• **Text excerpt**
Here, reproduced under the Fair Dealing provisions (§29) of the Copyright Act from today’s _Globe and Mail_, is a column by Lawrence Martin:

http://www.theglobeandmail.com/servlet/story/RTGAM.20071115.wcomartin15/BNStory/Front/home


> While they're at it, why not reopen Shawinigate?
> 
> LAWRENCE MARTIN
> 
> ...



Despite The Ruxted Group’s critiques of Martin (when he strays out of his lanes and into foreign/defence affairs), he is well connected in Ottawa and, as one of Chrétien’s biographers (see: http://www.amazon.ca/Chretien-Will-Win-Lawrence-Martin/dp/1895555957/ref=sr_1_4?ie=UTF8&s=books&qid=1195137979&sr=1-4 and http://www.amazon.ca/Iron-Man-Defiant-Reign-Chretien/dp/0670043109/ref=sr_1_6?ie=UTF8&s=books&qid=1195137979&sr=1-6 ), he is uniquely _qualified_ to suggest that there is more to _Shawinigate_ than we learned back in the ‘90s and up until 2004.

I will not be at all surprised when (not if, I think) _Team Mulroney_ starts agitating for the RCMP to reopen the _Shawinigate_ file.

I think PM Harper was serious when he said, essentially, “we (politicians, even all Canadians) don’t want to go there” (public inquiries into politicians) because it will lead down all manner of unpleasant roads. I suspect we’re headed that way unless David Johnston proposes very restricted TOR – something he may find hard to do.

• **Source material**
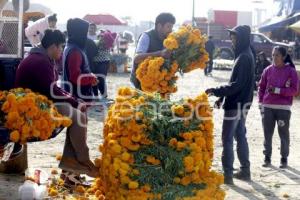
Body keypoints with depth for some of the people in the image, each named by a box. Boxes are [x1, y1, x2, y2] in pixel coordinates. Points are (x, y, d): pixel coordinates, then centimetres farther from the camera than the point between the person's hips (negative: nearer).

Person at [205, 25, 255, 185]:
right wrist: (222, 97, 15)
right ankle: (245, 171, 23)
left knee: (227, 139, -5)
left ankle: (228, 174, -2)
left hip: (236, 104, -10)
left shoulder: (244, 58, -19)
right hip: (241, 103, 10)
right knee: (240, 136, 15)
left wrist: (216, 91, -24)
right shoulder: (244, 56, 12)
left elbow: (237, 85, -25)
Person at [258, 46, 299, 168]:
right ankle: (267, 157, 17)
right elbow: (261, 87, 11)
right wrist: (261, 103, 5)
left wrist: (277, 90, -16)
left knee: (284, 134, 4)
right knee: (267, 134, 8)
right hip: (268, 107, 3)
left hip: (283, 108, -3)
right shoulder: (268, 70, 5)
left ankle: (284, 158, 14)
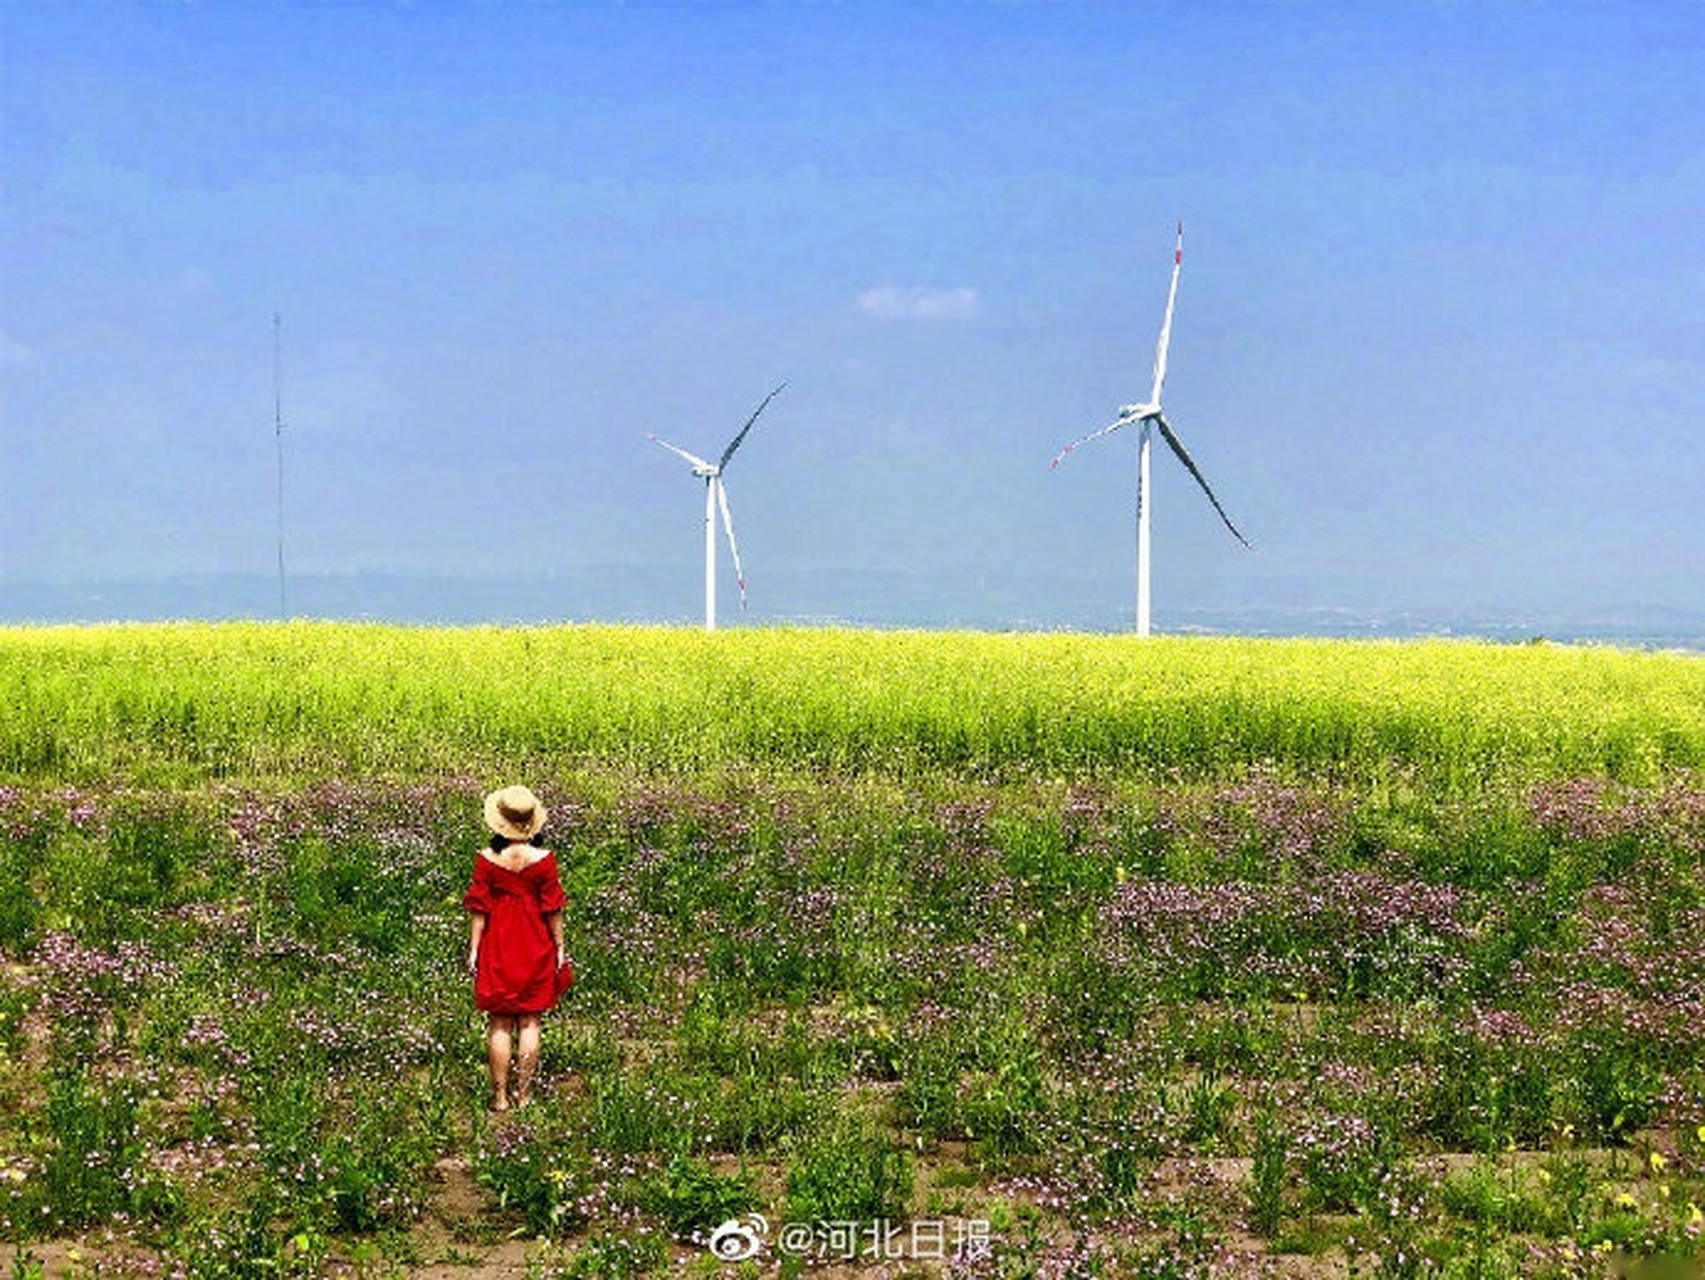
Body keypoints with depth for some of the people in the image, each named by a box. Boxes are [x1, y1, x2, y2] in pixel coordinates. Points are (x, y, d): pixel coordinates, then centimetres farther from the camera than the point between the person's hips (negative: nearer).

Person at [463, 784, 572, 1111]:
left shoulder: (487, 859, -10)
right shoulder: (543, 860, -10)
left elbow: (478, 909, -5)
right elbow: (553, 909, -4)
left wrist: (473, 949, 3)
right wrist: (559, 947, 6)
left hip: (497, 949, 0)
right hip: (535, 949, 0)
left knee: (499, 1025, 7)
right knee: (529, 1022, 9)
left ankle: (500, 1096, 9)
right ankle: (524, 1094, 12)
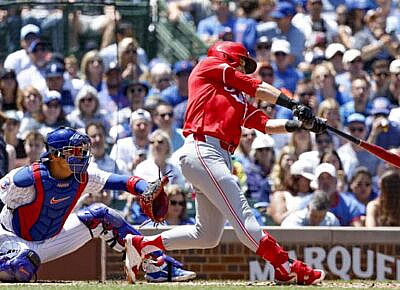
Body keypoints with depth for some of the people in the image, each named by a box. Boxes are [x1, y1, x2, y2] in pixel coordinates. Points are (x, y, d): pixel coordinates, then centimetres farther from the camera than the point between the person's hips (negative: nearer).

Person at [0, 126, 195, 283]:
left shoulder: (83, 178, -12)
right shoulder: (27, 179, -29)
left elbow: (124, 182, -16)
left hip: (52, 238, 6)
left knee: (101, 216, -3)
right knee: (21, 271, -43)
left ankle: (157, 264, 0)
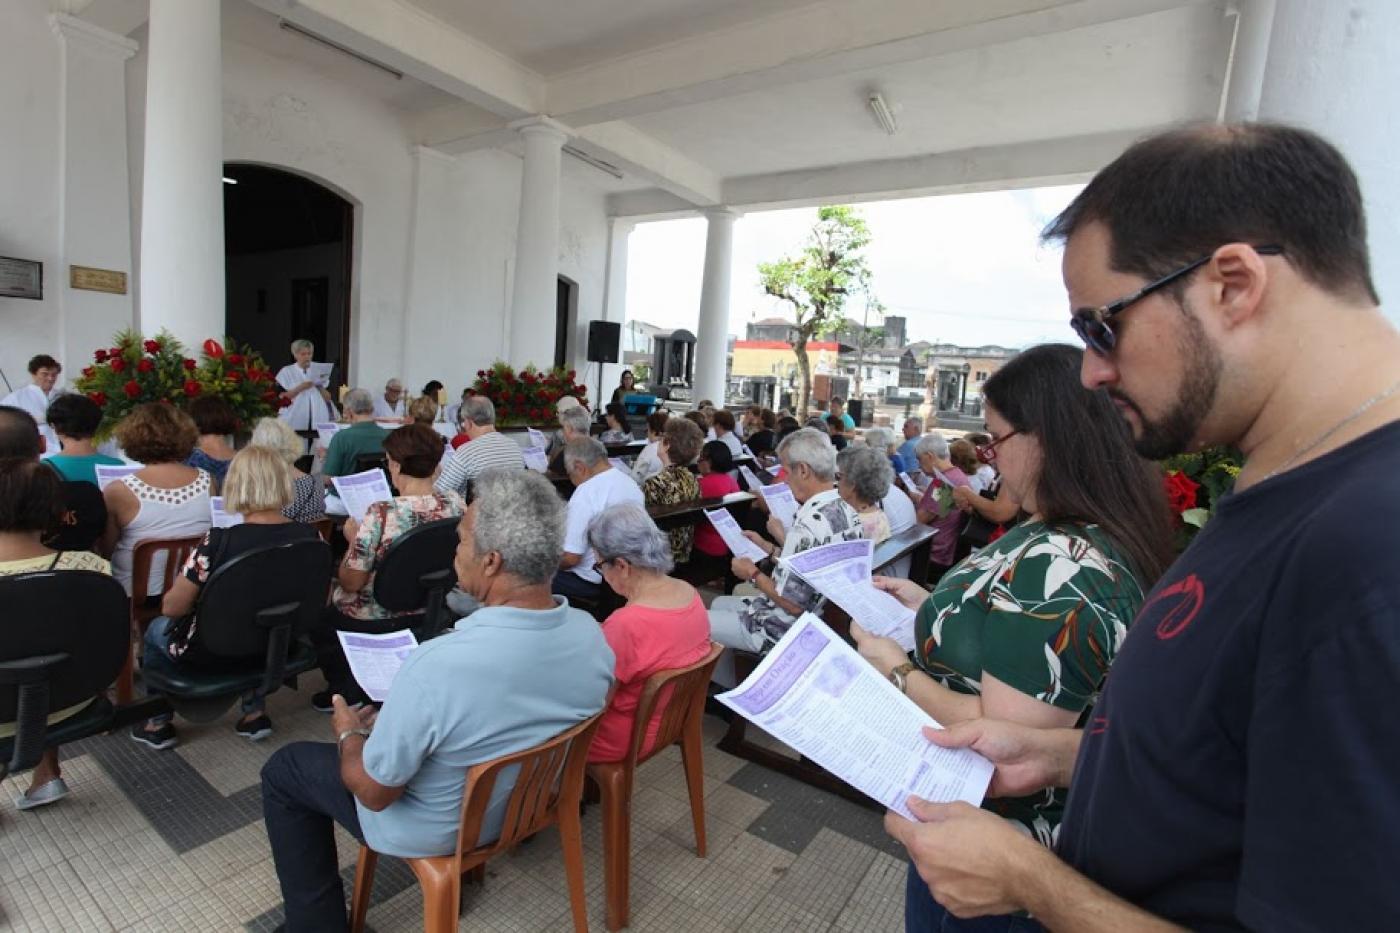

• **Assignment**
In the text about Lawrence Martin's Shawinigate column, what does the writer expect Team Mulroney to start agitating for?

• **Task answer**
For the RCMP to reopen the Shawinigate file.